**Requirement:** The answer must reproduce the listing exactly, with every picture left out.

**Recorded data:**
* * * * * * *

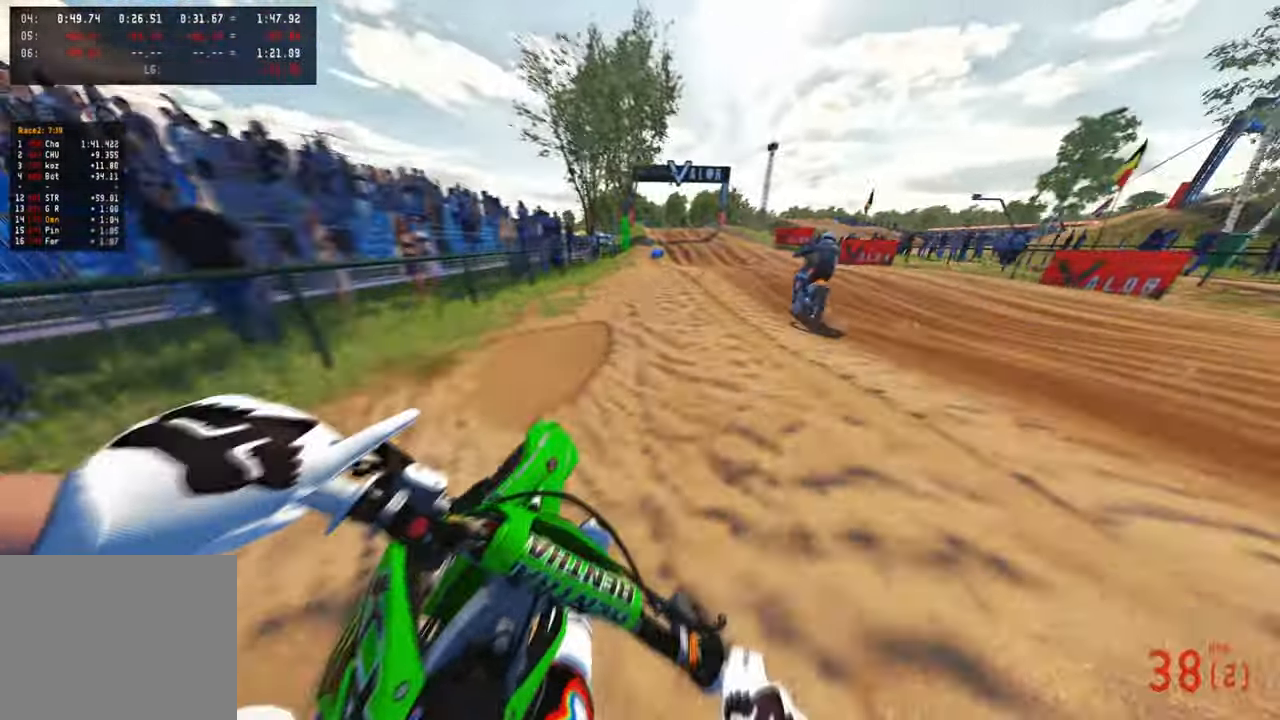
{"buttons": [], "left_stick": "up", "right_stick": "left", "events": [[67, "R1", "up"], [200, "R3", "down"], [333, "R3", "up"], [333, "right_stick", "down-left"], [500, "right_stick", "left"]]}
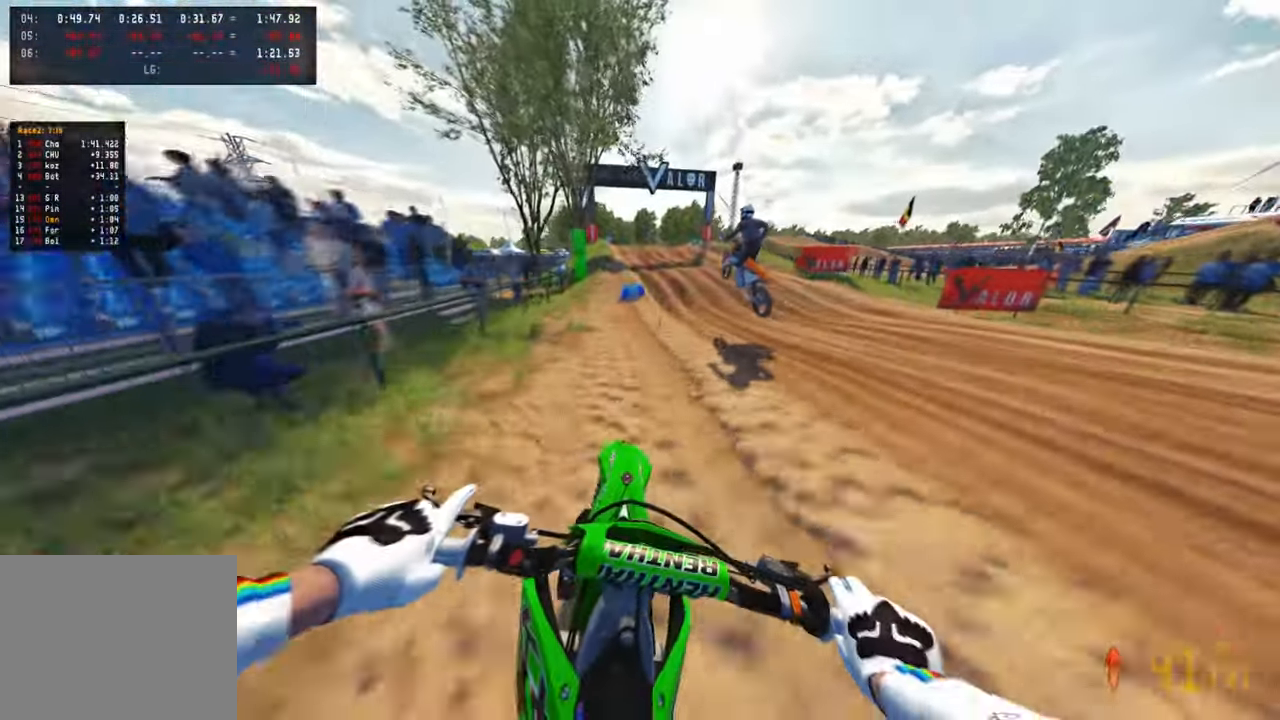
{"buttons": [], "left_stick": "up", "right_stick": "down-left", "events": [[250, "right_stick", "down-left"]]}
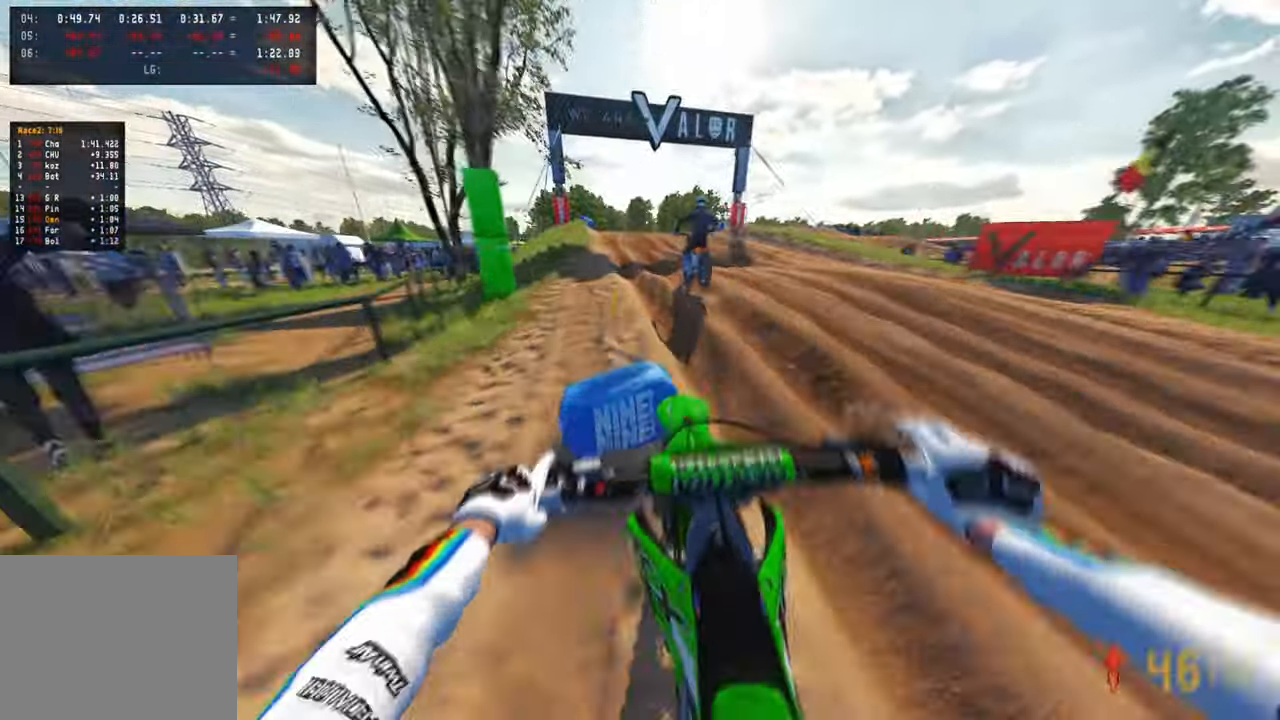
{"buttons": [], "left_stick": "up", "right_stick": "up", "events": [[167, "right_stick", "center"], [333, "right_stick", "up"]]}
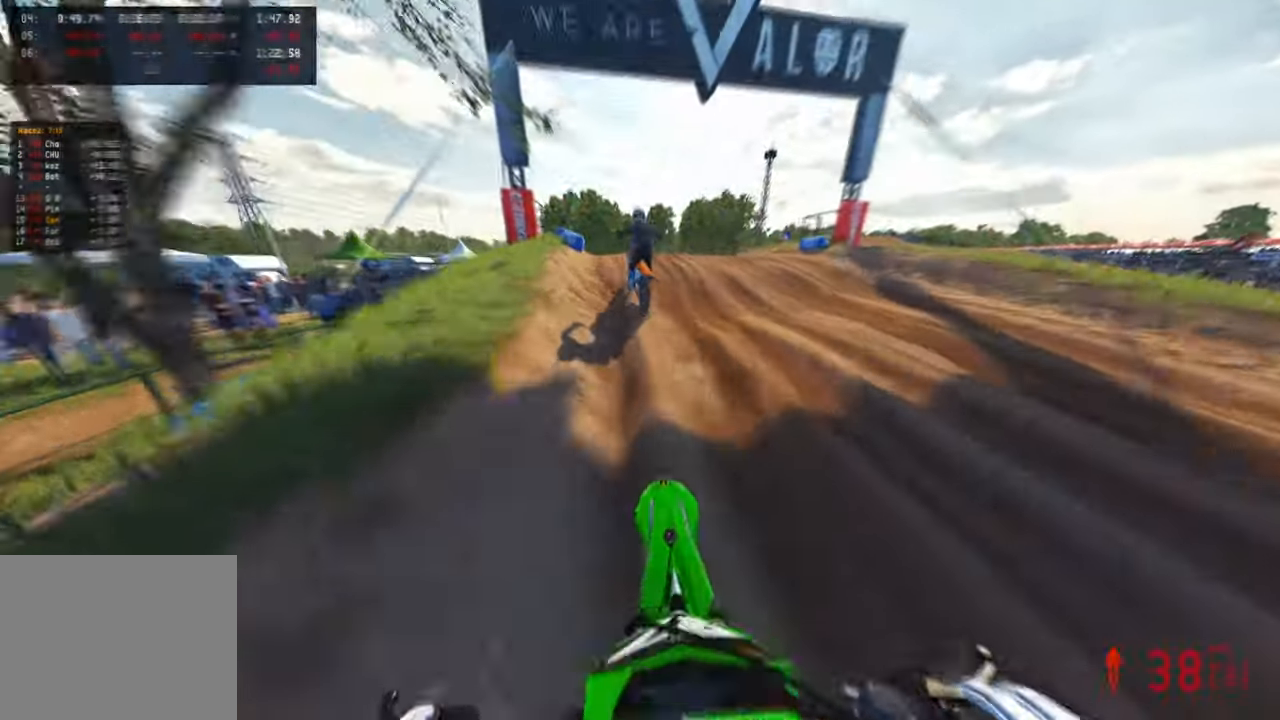
{"buttons": [], "left_stick": "up", "right_stick": "up"}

* * * * * * *

**Your solution:**
{"buttons": [], "left_stick": "up", "right_stick": "left", "events": [[67, "R1", "up"], [200, "R3", "down"], [333, "R3", "up"], [333, "right_stick", "down-left"], [500, "right_stick", "left"]]}
{"buttons": [], "left_stick": "up", "right_stick": "down-left", "events": [[250, "right_stick", "down-left"]]}
{"buttons": [], "left_stick": "up", "right_stick": "up", "events": [[167, "right_stick", "center"], [333, "right_stick", "up"]]}
{"buttons": [], "left_stick": "up", "right_stick": "up"}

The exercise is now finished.